A school feud that has lasted six years and involved some of Arlington's most powerful leaders, ended yesterday when the county's public school superintendent, Larry Cuban, announced he would resign in March.

"Under the circumstances, he has survived a lot longer than I would have imagined," said county board chairman Walter Frankland, who plunged into Arlington politics six years ago to battle Cuban over a school issue.

The widely anticipated resignation reflected the political changes that have occurred in the county since Cuban and his Democratic-backed supporters lost control of the county government. His letter of resignation was addressed to the man who was the center of the 1975 dispute, school board chairman O.U. Johansen.

Cuban, then newly arrived in Arlington, tangled with Johansen, principal of Washington-Lee High School, seeking to place him in an administrative job. Frankland led a parent's group opposing Johansen's transfer to such a post.

The group lost their fight with Cuban, but Frankland, with the support of county Republicans, made the county schools a political issue. He wrestled a seat on the county board from the dominant Democratic-backed Arlingtonians for a Better County, and the GOP followed his victory with others that many said sealed Cuban's fate.

Last year, given his first chance to fill an empty seat on the county school board, Frankland chose Johansen. The two enemies, Cuban and Johansen, have barely maintained a professional civility since. "The relationship was never one that I would characterize as warm," said Johansen yesterday.

Cuban's departure will come 14 weeks before the expiration of his current contract and after nearly nine months of rumors he was looking elsewhere for work.

The 46-year-old Cuban will leave a job that pays $53,600 a year to accept a grant from the Department of Education to research contemporary classroom teaching techniques. Cuban's proposal for the 18-month study asks for $65,000. Though his proposal has been accepted, a U.S. official said yesterday that "we are still negotiating" over the size of the grant.

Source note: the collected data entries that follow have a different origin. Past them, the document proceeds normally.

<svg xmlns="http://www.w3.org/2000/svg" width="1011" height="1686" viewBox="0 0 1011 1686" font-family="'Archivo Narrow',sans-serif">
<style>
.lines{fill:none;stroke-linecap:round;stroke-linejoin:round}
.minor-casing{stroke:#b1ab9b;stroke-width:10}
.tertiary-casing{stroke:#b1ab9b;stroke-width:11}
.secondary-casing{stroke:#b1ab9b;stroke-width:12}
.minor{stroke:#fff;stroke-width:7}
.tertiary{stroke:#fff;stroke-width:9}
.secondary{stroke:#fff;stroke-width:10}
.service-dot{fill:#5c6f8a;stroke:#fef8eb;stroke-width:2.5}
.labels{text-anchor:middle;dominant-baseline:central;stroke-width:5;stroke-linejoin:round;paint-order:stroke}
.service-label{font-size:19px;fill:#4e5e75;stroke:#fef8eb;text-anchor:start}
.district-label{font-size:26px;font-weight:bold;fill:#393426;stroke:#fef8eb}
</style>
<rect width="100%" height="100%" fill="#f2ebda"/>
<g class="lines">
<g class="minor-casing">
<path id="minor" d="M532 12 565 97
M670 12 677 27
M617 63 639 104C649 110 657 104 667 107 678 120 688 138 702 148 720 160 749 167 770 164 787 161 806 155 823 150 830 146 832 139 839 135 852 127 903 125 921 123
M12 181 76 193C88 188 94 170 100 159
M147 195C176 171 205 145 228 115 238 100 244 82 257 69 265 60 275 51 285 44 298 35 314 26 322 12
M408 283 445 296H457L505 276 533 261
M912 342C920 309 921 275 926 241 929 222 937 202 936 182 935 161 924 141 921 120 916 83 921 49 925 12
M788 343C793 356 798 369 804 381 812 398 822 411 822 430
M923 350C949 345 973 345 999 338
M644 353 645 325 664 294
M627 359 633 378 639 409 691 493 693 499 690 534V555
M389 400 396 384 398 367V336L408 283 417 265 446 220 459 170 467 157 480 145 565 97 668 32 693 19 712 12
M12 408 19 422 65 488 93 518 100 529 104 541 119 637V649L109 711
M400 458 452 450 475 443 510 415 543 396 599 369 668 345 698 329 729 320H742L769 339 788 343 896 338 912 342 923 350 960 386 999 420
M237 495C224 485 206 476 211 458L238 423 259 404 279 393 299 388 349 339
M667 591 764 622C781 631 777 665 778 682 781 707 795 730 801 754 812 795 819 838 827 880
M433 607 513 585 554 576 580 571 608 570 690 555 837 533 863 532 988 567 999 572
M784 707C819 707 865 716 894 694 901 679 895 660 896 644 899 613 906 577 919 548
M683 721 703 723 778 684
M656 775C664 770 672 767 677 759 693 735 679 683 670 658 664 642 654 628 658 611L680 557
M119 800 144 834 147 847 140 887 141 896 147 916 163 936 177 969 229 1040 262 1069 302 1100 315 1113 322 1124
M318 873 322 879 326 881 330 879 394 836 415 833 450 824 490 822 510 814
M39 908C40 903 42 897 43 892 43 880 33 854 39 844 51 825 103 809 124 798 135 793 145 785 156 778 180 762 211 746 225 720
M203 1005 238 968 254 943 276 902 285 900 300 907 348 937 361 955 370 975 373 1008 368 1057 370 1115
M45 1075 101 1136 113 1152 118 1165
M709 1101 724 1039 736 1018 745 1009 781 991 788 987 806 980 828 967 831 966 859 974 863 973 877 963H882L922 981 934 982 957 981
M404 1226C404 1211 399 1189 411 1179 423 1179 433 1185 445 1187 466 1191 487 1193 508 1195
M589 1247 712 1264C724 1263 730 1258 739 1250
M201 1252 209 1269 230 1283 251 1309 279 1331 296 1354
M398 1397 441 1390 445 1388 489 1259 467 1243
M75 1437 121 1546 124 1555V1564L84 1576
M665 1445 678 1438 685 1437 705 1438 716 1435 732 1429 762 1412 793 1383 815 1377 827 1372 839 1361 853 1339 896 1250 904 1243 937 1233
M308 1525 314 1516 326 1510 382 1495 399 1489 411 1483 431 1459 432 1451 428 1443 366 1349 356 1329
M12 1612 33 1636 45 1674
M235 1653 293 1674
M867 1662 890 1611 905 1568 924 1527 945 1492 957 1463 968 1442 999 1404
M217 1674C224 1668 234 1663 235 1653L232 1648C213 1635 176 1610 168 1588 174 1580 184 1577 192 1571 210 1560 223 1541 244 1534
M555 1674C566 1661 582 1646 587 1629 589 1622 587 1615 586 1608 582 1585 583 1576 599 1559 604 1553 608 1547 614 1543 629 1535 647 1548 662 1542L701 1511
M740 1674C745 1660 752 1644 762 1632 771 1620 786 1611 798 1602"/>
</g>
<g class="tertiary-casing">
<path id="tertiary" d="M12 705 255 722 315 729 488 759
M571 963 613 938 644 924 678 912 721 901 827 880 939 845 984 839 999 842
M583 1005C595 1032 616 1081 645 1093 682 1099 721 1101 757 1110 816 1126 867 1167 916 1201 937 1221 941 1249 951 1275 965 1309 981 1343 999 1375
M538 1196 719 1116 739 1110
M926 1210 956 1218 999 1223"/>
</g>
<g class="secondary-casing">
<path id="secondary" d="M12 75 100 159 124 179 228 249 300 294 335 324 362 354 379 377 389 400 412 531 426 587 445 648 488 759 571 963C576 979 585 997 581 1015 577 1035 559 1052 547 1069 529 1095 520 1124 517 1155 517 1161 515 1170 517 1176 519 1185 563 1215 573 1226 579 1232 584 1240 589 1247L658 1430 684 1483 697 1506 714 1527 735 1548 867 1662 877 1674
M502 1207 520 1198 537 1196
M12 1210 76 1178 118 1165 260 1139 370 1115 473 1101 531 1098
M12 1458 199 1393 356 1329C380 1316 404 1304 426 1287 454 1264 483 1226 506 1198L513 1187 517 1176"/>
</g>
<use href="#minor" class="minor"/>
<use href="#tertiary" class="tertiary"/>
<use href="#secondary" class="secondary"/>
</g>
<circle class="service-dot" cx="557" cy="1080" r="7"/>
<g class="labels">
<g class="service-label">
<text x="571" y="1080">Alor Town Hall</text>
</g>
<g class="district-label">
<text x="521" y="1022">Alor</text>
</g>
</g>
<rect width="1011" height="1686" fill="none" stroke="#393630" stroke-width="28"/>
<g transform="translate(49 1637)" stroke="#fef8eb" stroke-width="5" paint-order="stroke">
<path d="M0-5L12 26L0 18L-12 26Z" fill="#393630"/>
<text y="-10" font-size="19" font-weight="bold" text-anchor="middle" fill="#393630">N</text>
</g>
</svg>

"This has been one of the most exciting postions I have held, but I need renewal," said Cuban, the author of four books on education. He had worked nine years as a teacher and administrator in District of Columbia schools before crossing the Potomac to become Arlington's superintendent.

During his years in Arlington, Cuban ran a school system forced to deal with problems caused by dwindling enrollment, increasing numbers of students who speak English as a second language and teacher unrest over pay and benefits. Few of his proposed solutions to these problems endeared him to Frankland, who repeatedly attacked the superintendent for what he said was a failure to teach "the basics."

Earlier this year, at a swearing-in ceremony at the County Court House, before an audience that included then-school board chairman Ann Broder, Frankland characterized Arlington schools as deteriorating and said the educational system lacked leadership.

Yesterday, Frankland said Cuban's lack of administrative experience caused the school system to be mismanaged -- but he placed the blame for that situation on the school board that appointed Cuban in 1974.

"Gracious to the end, isn't he," said Broder, who was a member of that board. "All you have to do is look at our test scores over the last seven years and you will see that we have done what . . . was considered impossible. We have maintained and improved test scores while the student body has become increasingly urbanized."

Cubann said yesterday he was not concerned about the effect his departure will have on the school system. "Arlington schools will not fall apart if I leave 14 weeks before the end of the school year," he said.

"It doesn't bother me," added Frankland, marking one of the few issues that the two men have agreed on in six years.